History Module From Hell

The modern English are a deracinated people. They know nothing of their great artists, poets and writers but most importantly, they’ve been uprooted from their history. History is a socially adhesive force, binding the dead to the living and those yet unborn with the unending assault on our culture and customs over the last 60-70 years having its intended outcome – a docile mass of atomised consumers.

The modern English care nothing for Elgar’s marches or the works of Shakespeare. Instead, they prefer instantaneous access to subscription-based services like Netflix and Spotify, where they can fry what remains of their brain circuitry watching Lizzo twerking her fat arse. Ask an English teenager “Who was Admiral Nelson?” and more likely than not they’d reply with something about a Multi-Car insurance policy rather than the Battle of Trafalgar. Joking aside, our material opulence and abject lack of transcendental belief has exacerbated this totalising apathy and ignorance. Moderns only care for the evisceration of their attention spans by short-term dopamine-driven feedback loops and satiating their basest desires. The average Zoomer can’t watch a video about the war in Ukraine without a pretty Tiktok girl dancing along to it – it would demand too much of their concentration capacity. This stark reality begs the question: can Zoomers and their coming generational successors focus long enough to read about their history? The answer of course is no – so it matters what they’re taught.

Modern Curricula

Upon leaving my secondary school after my A-Levels, I had the pleasure of being in a class with a militant communist who draped our Sixth Form building with a flag of the USSR on leaving day. This same individual was successful in petitioning our school to include a module on the history of migration throughout British history a few years after leaving. This module, ‘Migrants in Britain, c800-present’, is run by the Edexcel exam board for GCSE students and it is as insidious and subversive as it sounds. The goal of the course is to present a narrative that England and Britain have always been cornucopias of ethnic diversity, that ‘migration’ has been an ever-present facet of English society, and that, just like the United States, we really are a ‘nation of immigrants’.

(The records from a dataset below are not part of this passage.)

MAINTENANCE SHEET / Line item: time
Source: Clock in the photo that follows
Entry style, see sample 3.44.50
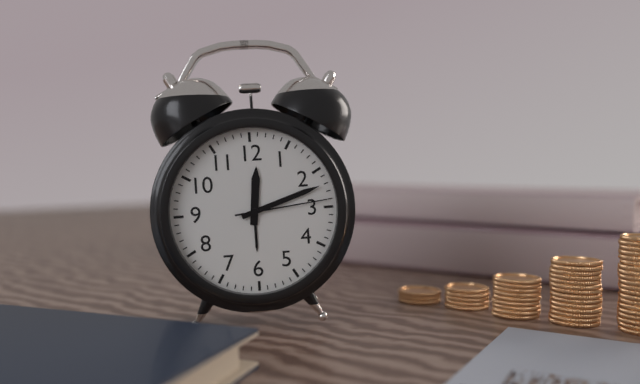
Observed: 12.12.14
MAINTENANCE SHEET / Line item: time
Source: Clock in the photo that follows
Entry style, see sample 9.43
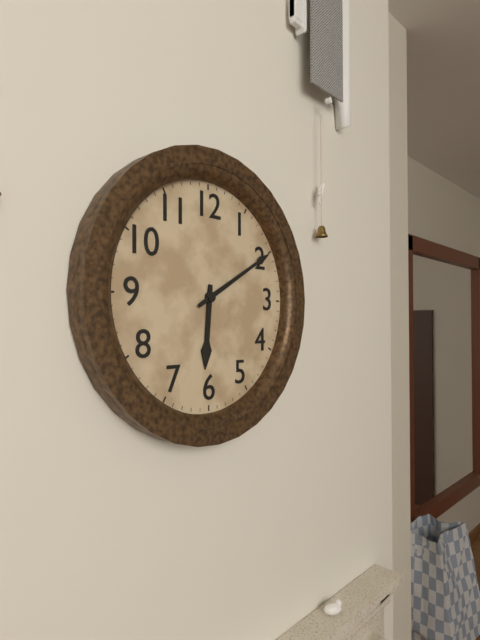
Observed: 6.10
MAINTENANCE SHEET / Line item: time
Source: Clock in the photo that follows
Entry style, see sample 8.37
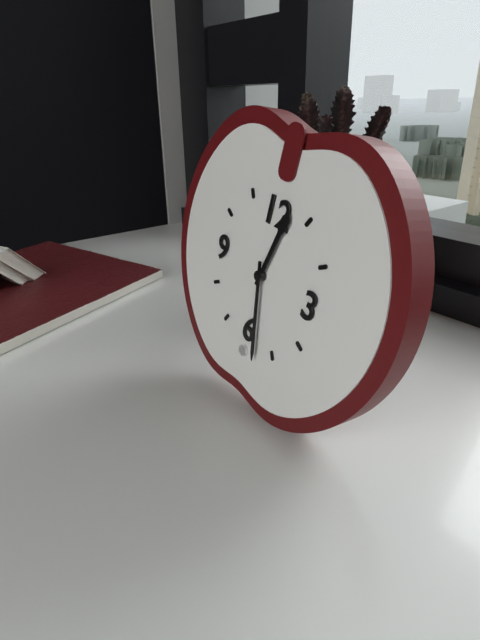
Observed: 12.28
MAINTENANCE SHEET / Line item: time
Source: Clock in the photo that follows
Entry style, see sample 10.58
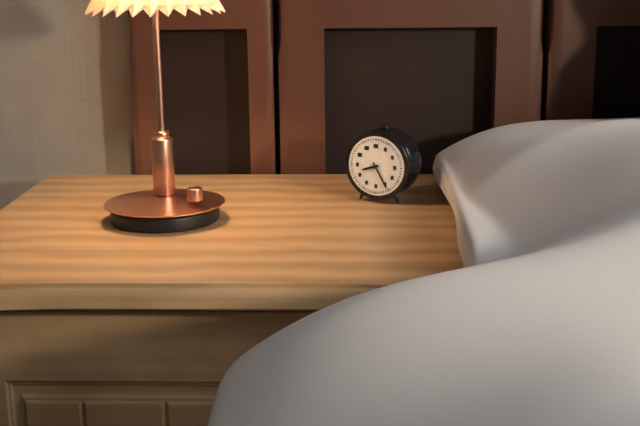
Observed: 8.25
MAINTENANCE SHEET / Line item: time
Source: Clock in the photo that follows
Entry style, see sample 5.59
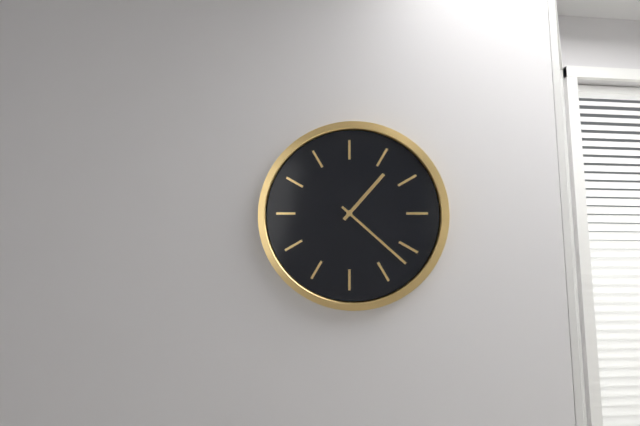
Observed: 1.22
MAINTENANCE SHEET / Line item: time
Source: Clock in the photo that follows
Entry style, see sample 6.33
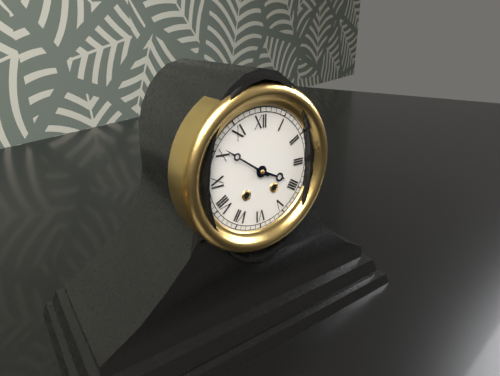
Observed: 3.51
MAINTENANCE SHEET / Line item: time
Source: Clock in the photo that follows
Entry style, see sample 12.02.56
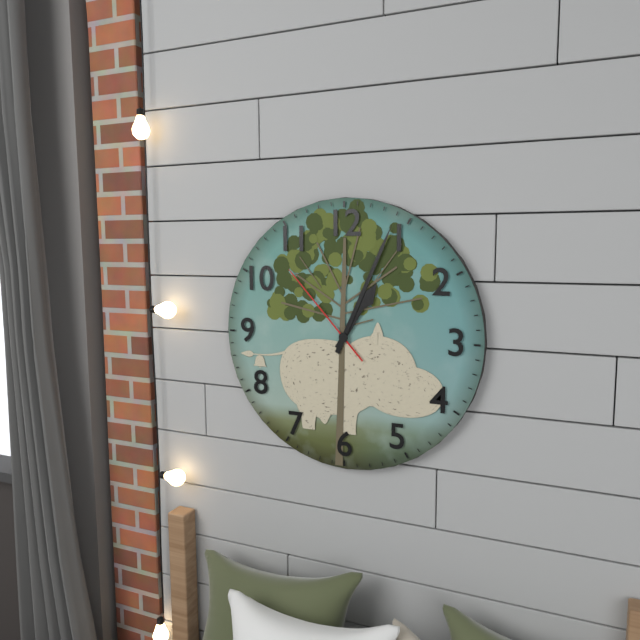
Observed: 1.04.53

A brief specification outline for this module is as follows:

• c800–c1500: Migration in medieval England

o The experience and impact of migrants

o Case study: the city of York under the Vikings

• c1500–c1700: Migration in early modern England

o Case study: Sandwich and Canterbury in the 16th century, and Huguenots in 17th-century England


• c1700–c1900: Migration in eighteenth- and nineteenth-century Britain

o Case study: Liverpool in the 19th century, and the experience of Jewish migrants in the East End of London in the late nineteenth century

• c1900–present: Migration in modern Britain
o Political changes: the creation of the BUF and the BNP; laws to restrict immigration; laws to establish equality for migrants.

o Case study: Bristol in the mid-twentieth century, and the experience of Asian migrants in Leicester from 1945

o Social attitudes: the hostility of far-right groups; Enoch Powell’s ‘Rivers of Blood’ speech; attacks on Jews, e.g. Battle of Cable Street, 1936, race riots in 1981 and Burnley, 2001.

To be succinct, I shall tackle two of these subsections: ‘c800–c1500: Migration in medieval England’ and ‘c1900–present: Migration in modern Britain’.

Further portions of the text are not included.